Remittances as returns on investment - Photo - Rob O'Brien (Flickr)
A migrant worker walks next to an advertising board at a construction site by Dhoby Ghaut in Singapore. (Rob O’Brien)

Due to the increasingly large amounts sent each year by migrants to their families living in developing economies, the role played by remittances in the development of those countries has since a decade been at the center of a growing interest of development scholars and International Organizations.

While numerous studies and reports detail the positive impacts of remittances on developing countries both at the household level and at a macro level, some question the fact that remittances foster investment or financial development and other fear that households may become dependent on remittances inflows. But most of those research questions are biased by the fact that they tend to consider remittances as windfall incomes for recipient’s households, whereas it would be more accurate to describe them as a return on investment.

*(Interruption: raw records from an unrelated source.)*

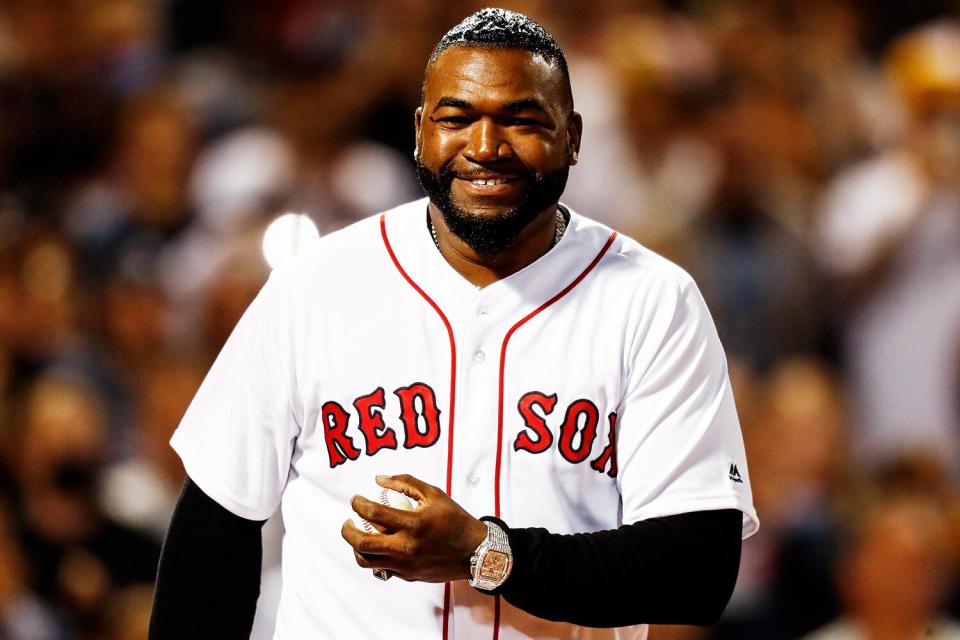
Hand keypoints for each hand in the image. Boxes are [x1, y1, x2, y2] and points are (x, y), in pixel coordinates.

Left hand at [341, 474, 487, 582]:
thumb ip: (406, 482)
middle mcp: (406, 548)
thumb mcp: (435, 494)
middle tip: (348, 521)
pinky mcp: (408, 576)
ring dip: (356, 548)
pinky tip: (380, 545)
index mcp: (413, 524)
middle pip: (362, 544)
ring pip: (367, 562)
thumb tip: (379, 479)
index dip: (358, 504)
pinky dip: (376, 556)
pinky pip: (383, 568)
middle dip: (347, 531)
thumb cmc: (456, 520)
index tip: (356, 499)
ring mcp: (405, 566)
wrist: (477, 552)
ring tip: (359, 536)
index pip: (373, 513)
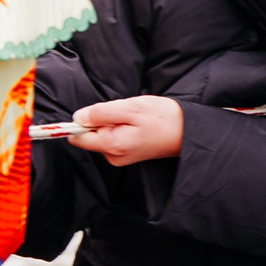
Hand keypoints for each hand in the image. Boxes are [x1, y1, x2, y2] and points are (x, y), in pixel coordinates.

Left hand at [68, 96, 182, 165]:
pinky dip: (120, 128)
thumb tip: (77, 118)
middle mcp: (112, 156)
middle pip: (89, 135)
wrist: (188, 133)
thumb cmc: (163, 119)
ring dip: (113, 123)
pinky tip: (137, 126)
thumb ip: (101, 113)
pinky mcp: (125, 155)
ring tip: (134, 119)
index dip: (83, 121)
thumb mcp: (131, 108)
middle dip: (102, 120)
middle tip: (125, 114)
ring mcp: (119, 157)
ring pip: (101, 135)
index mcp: (112, 145)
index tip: (99, 112)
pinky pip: (112, 138)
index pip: (77, 137)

Migration is also the most profitable investment, by far, available to many of the world’s poor […]. No investment besides migration available to many of the world’s poor can offer anything close to reliable returns in the hundreds of percent.

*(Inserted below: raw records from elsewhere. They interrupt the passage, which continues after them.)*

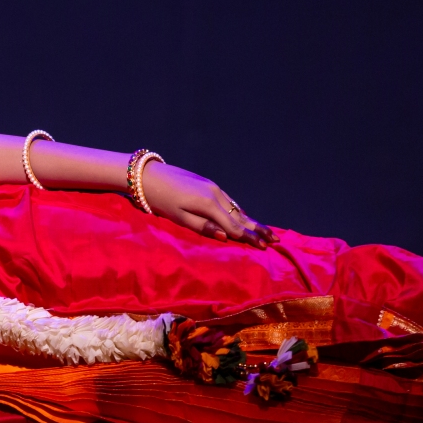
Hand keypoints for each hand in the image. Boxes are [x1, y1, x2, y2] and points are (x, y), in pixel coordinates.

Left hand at [140, 162, 274, 246]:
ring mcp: (213, 187)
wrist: (148, 175)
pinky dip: (239, 211)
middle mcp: (215, 194)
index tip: (264, 247)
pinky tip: (244, 216)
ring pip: (235, 207)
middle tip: (274, 240)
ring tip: (265, 231)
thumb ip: (203, 227)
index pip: (233, 226)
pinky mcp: (208, 184)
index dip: (249, 238)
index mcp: (208, 204)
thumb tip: (225, 237)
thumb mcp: (179, 218)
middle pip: (240, 216)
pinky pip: (228, 200)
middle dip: (257, 229)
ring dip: (251, 220)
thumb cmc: (160, 200)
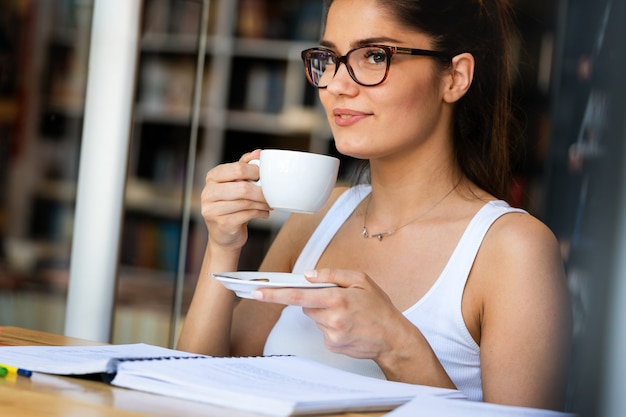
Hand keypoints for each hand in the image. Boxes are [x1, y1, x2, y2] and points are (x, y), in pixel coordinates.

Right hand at [201, 149, 269, 248]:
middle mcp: (208, 192)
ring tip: (268, 204)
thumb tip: (258, 153)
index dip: (255, 171)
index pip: (236, 168)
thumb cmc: (231, 205)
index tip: (265, 176)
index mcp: (212, 177)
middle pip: (242, 187)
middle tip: (271, 193)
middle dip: (261, 191)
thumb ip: (245, 166)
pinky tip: (264, 213)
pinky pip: (247, 215)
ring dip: (262, 203)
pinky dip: (260, 213)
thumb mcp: (235, 183)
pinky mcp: (221, 224)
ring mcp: (212, 209)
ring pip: (245, 202)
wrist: (224, 234)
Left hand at [252, 268, 405, 360]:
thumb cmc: (380, 307)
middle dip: (316, 300)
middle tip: (338, 300)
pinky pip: (322, 331)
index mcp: (338, 299)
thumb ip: (334, 274)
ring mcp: (331, 335)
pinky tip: (349, 326)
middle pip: (306, 306)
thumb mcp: (362, 281)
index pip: (298, 296)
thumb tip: (308, 275)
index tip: (257, 292)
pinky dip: (331, 326)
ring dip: (325, 313)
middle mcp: (332, 319)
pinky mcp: (332, 347)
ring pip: (315, 318)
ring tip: (349, 314)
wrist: (394, 339)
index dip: (276, 294)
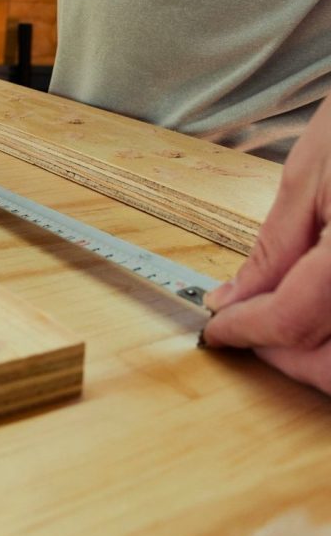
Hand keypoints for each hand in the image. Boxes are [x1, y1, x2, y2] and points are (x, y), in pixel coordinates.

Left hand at [202, 96, 330, 393]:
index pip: (291, 320)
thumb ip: (273, 248)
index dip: (245, 331)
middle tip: (247, 330)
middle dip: (283, 360)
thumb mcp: (310, 174)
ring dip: (317, 361)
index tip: (217, 330)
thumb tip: (233, 298)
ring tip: (281, 324)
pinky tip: (320, 315)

(M. Clemens and T. Ogden, 2013)

In a research paper published last year by the Financial Access Initiative, Michael Clemens and Timothy Ogden argue that to think of migration as one of the best investment opportunity available to many of the poors of the world, and of remittances as returns on this investment, can help us shape a more fruitfull research and political agenda.

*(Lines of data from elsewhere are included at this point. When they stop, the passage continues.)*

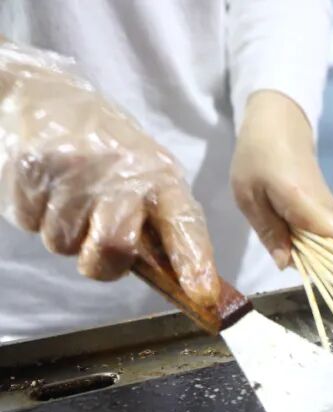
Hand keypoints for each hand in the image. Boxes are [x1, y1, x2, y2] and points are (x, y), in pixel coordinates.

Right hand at [0, 43, 219, 305]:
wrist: (42, 94)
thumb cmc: (105, 151)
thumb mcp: (146, 175)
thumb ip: (158, 224)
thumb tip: (177, 282)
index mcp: (161, 177)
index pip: (185, 224)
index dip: (194, 263)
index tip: (202, 294)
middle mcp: (122, 172)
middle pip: (114, 247)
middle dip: (102, 263)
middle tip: (97, 247)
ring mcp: (75, 169)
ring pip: (62, 244)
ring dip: (64, 233)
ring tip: (69, 196)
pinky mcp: (32, 167)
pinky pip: (28, 223)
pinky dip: (33, 214)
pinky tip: (45, 185)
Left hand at [231, 90, 332, 269]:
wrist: (279, 124)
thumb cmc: (257, 156)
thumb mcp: (247, 196)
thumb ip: (269, 232)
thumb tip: (286, 265)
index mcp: (303, 202)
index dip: (322, 261)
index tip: (297, 262)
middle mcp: (326, 207)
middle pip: (331, 248)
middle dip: (308, 256)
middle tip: (278, 241)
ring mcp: (330, 206)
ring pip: (327, 241)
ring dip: (305, 244)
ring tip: (278, 225)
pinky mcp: (329, 205)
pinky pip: (323, 230)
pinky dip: (306, 232)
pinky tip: (286, 218)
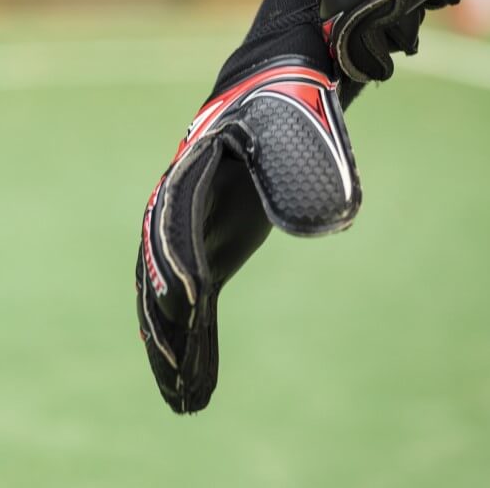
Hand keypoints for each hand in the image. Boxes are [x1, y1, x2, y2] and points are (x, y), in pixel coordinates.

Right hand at [135, 0, 361, 413]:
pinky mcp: (210, 255)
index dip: (179, 260)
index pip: (177, 220)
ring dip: (171, 349)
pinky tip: (196, 393)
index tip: (187, 300)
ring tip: (181, 400)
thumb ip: (306, 164)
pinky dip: (195, 349)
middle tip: (171, 364)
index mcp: (194, 170)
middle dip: (163, 320)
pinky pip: (195, 309)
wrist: (273, 90)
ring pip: (168, 300)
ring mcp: (190, 235)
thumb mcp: (299, 123)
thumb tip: (330, 220)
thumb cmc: (288, 101)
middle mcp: (178, 207)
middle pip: (159, 271)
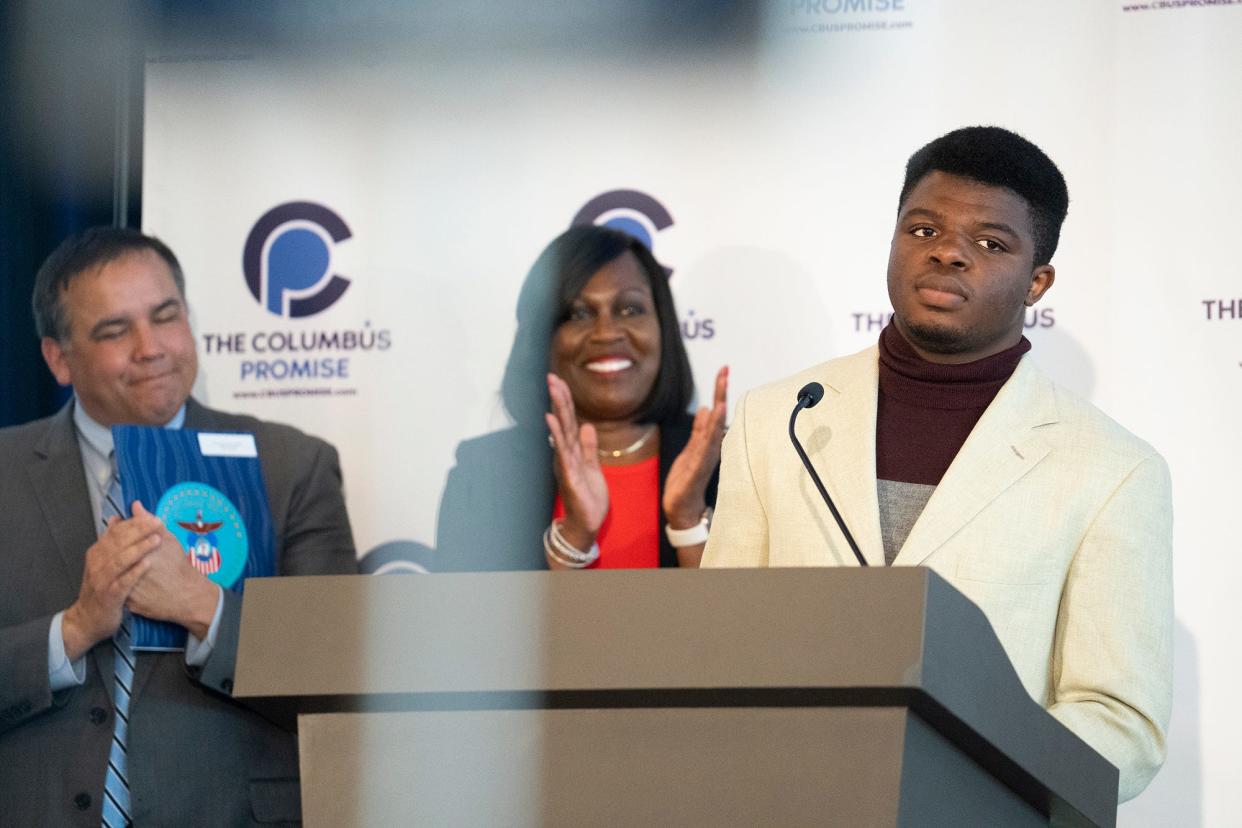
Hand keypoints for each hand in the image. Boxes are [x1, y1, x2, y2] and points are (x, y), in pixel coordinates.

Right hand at [61, 512, 160, 661]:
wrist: (88, 620)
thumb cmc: (102, 589)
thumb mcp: (104, 563)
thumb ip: (111, 542)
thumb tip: (117, 518)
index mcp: (98, 553)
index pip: (115, 532)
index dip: (134, 523)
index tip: (153, 516)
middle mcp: (97, 564)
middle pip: (118, 542)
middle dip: (139, 530)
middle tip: (158, 523)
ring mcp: (102, 580)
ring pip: (120, 560)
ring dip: (139, 548)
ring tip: (156, 540)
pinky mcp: (109, 596)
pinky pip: (122, 582)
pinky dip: (135, 572)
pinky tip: (148, 564)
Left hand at [123, 502, 219, 639]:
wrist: (188, 596)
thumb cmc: (180, 568)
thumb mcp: (169, 541)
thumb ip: (150, 523)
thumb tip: (137, 507)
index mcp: (138, 552)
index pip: (117, 538)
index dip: (117, 531)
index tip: (120, 527)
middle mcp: (129, 570)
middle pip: (113, 556)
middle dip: (115, 549)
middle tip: (123, 547)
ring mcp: (126, 587)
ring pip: (113, 574)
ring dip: (115, 566)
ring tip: (125, 561)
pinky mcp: (128, 602)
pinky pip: (119, 589)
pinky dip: (121, 581)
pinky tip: (126, 576)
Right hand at [545, 372, 608, 551]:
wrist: (585, 524)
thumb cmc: (588, 498)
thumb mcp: (593, 468)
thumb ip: (590, 447)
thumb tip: (588, 426)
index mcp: (573, 451)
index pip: (569, 421)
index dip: (566, 401)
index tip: (560, 381)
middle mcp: (566, 454)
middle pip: (563, 421)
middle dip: (558, 398)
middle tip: (551, 376)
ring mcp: (565, 463)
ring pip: (561, 431)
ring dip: (557, 408)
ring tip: (552, 389)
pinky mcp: (568, 474)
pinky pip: (562, 451)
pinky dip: (556, 434)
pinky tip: (551, 420)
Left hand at [663, 365, 727, 528]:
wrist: (682, 507)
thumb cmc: (687, 480)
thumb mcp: (690, 450)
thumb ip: (698, 430)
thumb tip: (704, 408)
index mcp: (707, 442)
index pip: (714, 413)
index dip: (719, 391)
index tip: (723, 370)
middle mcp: (709, 448)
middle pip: (717, 417)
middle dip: (720, 394)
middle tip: (725, 372)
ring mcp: (704, 459)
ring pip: (712, 432)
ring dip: (718, 414)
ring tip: (722, 395)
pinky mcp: (697, 470)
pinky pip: (704, 449)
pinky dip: (710, 436)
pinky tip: (712, 423)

This new mindest leads to new – and probably more pertinent – questions. For example, rather than asking what can be done so families need remittances less, the authors propose to ask what limits the amount migrants remit to their families, rather than asking if remittances cause financial development, they argue we should ask how financial development can facilitate remittances. The eleven questions of the new research agenda can be found in the Financial Access Initiative’s original paper.

The unfair tax on migrants’ workers

What I think is the most interesting point in considering migration as an investment, is the fact that allowing migrants to send more money simply becomes a way to help them maximize their returns on this costly investement. In this perspective, the high fees paid my migrants on their money transfers is nothing else than an unfair tax on their investment returns, and lowering this tax should be a priority.

As a matter of fact, although a lot of research is needed to better understand which factors push migrants to send more money, the evidence already suggest that lowering the transfer fees leads to large increases in remittances. Whith today’s technology with internet or mobile payment solution allow for very cost-efficient solution to send money around the globe, there is no reason for the average cost of remittances to stay at such incredibly high level (7.9% according to the last estimations of the World Bank) . What is lacking is a more transparent and thus competitive market and more important the possibility for migrants to find and compare all the available options for their transfers.